Task statement -
Select and reproduce each line of the listing below that bears the string "making".

+-------+

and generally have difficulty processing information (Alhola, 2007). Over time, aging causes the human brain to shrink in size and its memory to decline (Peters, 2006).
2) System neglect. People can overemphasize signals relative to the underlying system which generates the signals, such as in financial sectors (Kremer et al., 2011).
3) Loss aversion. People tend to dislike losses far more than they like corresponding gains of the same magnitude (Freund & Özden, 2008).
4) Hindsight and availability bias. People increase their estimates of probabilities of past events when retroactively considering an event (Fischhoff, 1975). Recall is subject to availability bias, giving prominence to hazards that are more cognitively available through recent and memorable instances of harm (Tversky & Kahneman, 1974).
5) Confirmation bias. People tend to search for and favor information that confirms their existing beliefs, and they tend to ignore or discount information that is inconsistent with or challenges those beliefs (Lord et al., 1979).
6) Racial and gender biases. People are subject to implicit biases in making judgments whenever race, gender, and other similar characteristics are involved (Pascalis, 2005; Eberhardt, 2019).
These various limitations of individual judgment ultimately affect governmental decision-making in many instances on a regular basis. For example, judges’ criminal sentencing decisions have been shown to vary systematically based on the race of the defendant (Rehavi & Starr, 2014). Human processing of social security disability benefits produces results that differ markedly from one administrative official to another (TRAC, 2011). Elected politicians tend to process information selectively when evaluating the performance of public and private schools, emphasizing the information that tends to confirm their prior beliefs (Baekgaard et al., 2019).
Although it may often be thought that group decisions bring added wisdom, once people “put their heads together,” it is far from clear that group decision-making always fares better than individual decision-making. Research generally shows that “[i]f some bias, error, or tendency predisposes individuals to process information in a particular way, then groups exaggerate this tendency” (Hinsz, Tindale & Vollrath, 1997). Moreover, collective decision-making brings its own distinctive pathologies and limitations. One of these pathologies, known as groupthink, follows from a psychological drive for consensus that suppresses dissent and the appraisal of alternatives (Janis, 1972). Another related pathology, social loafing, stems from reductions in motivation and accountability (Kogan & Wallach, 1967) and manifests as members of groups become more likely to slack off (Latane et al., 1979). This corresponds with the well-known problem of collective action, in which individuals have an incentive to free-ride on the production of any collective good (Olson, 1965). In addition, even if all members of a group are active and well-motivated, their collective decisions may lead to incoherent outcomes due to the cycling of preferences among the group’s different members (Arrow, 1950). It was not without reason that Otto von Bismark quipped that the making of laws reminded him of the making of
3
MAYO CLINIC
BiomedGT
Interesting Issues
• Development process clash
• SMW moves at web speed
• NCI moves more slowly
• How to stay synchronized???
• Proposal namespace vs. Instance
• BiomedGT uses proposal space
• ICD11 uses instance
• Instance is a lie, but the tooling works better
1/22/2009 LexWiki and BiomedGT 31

+-------+

Answer space -
6) Racial and gender biases. People are subject to implicit biases in making judgments whenever race, gender, and other similar characteristics are involved (Pascalis, 2005; Eberhardt, 2019).
These various limitations of individual judgment ultimately affect governmental decision-making in many instances on a regular basis. For example, judges’ criminal sentencing decisions have been shown to vary systematically based on the race of the defendant (Rehavi & Starr, 2014). Human processing of social security disability benefits produces results that differ markedly from one administrative official to another (TRAC, 2011). Elected politicians tend to process information selectively when evaluating the performance of public and private schools, emphasizing the information that tends to confirm their prior beliefs (Baekgaard et al., 2019).
Although it may often be thought that group decisions bring added wisdom, once people “put their heads together,” it is far from clear that group decision-making always fares better than individual decision-making. Research generally shows that “[i]f some bias, error, or tendency predisposes individuals to process information in a particular way, then groups exaggerate this tendency” (Hinsz, Tindale & Vollrath, 1997). Moreover, collective decision-making brings its own distinctive pathologies and limitations. One of these pathologies, known as groupthink, follows from a psychological drive for consensus that suppresses dissent and the appraisal of alternatives (Janis, 1972). Another related pathology, social loafing, stems from reductions in motivation and accountability (Kogan & Wallach, 1967) and manifests as members of groups become more likely to slack off (Latane et al., 1979). This corresponds with the well-known problem of collective action, in which individuals have an incentive to free-ride on the production of any collective good (Olson, 1965). In addition, even if all members of a group are active and well-motivated, their collective decisions may lead to incoherent outcomes due to the cycling of preferences among the group’s different members (Arrow, 1950). It was not without reason that Otto von Bismark quipped that the making of laws reminded him of the making of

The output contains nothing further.